=== REQUEST ===
Please copy every line of the data in which the string "بیماری" appears.

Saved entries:
* * * * * * * * *

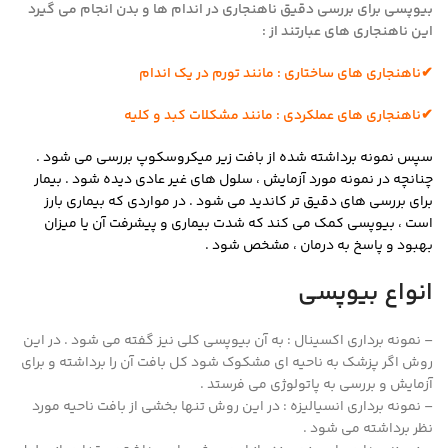
بیوپسی برای بررسی دقیق ناهنجاری در اندام ها و بدن انجام می گیرد
این ناهنجاری های عبارتند از :
✔ناهنجاری های ساختاری : مانند تورم در یک اندام
✔ناهنجاری های عملکردی : مانند مشکلات کبد و کلیه
سپس نمونه برداشته شده از بافت زیر میکروسکوپ بررسی می شود .
چنانچه در نمونه مورد آزمایش ، سلول های غیر عادی دیده شود . بیمار
برای بررسی های دقیق تر کاندید می شود . در مواردی که بیماری بارز
است ، بیوپسی کمک می کند که شدت بیماری و پیشرفت آن یا میزان
بهبود و پاسخ به درمان ، مشخص شود .
انواع بیوپسی
– نمونه برداری اکسینال : به آن بیوپسی کلی نیز گفته می شود . در این
روش اگر پزشک به ناحیه ای مشکوک شود کل بافت آن را برداشته و برای
آزمایش و بررسی به پاتولوژی می فرستد .
– نمونه برداری انسیالیزه : در این روش تنها بخشی از بافت ناحیه مورد
نظر برداشته می شود .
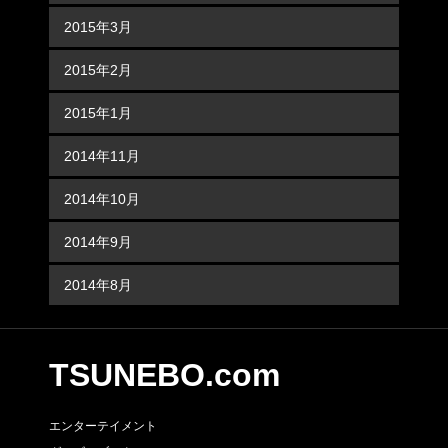
2015年3月
2015年2月
2015年1月
2014年11月
2014年10月
2014年9月
2014年8月
TSUNEBO.com
エンターテイメント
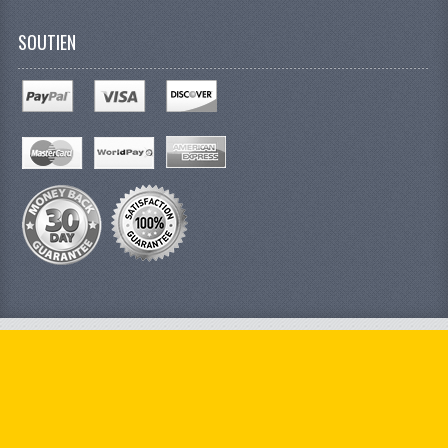
SOUTIEN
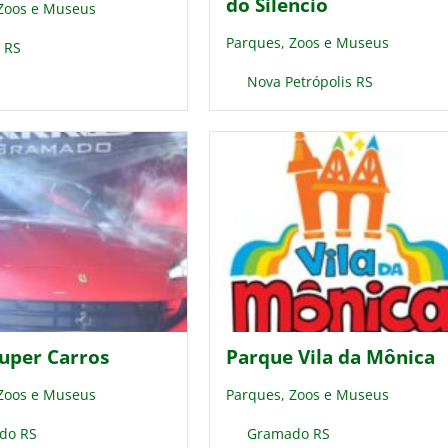
do Silêncio
 Zoos e Museus
Parques, Zoos e Museus
 RS
Nova Petrópolis RS
Super Carros
Parque Vila da Mônica
 Zoos e Museus
Parques, Zoos e Museus
do RS
Gramado RS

* * * * * * * * *

=== OUTPUT OF THE EXERCISE ===
برای بررسی های دقیق تر کاندید می شود . در مواردی که بیماری بارز
است ، بیوپسی کمک می کند که شدت بیماری و پیشرفت آن یا میزان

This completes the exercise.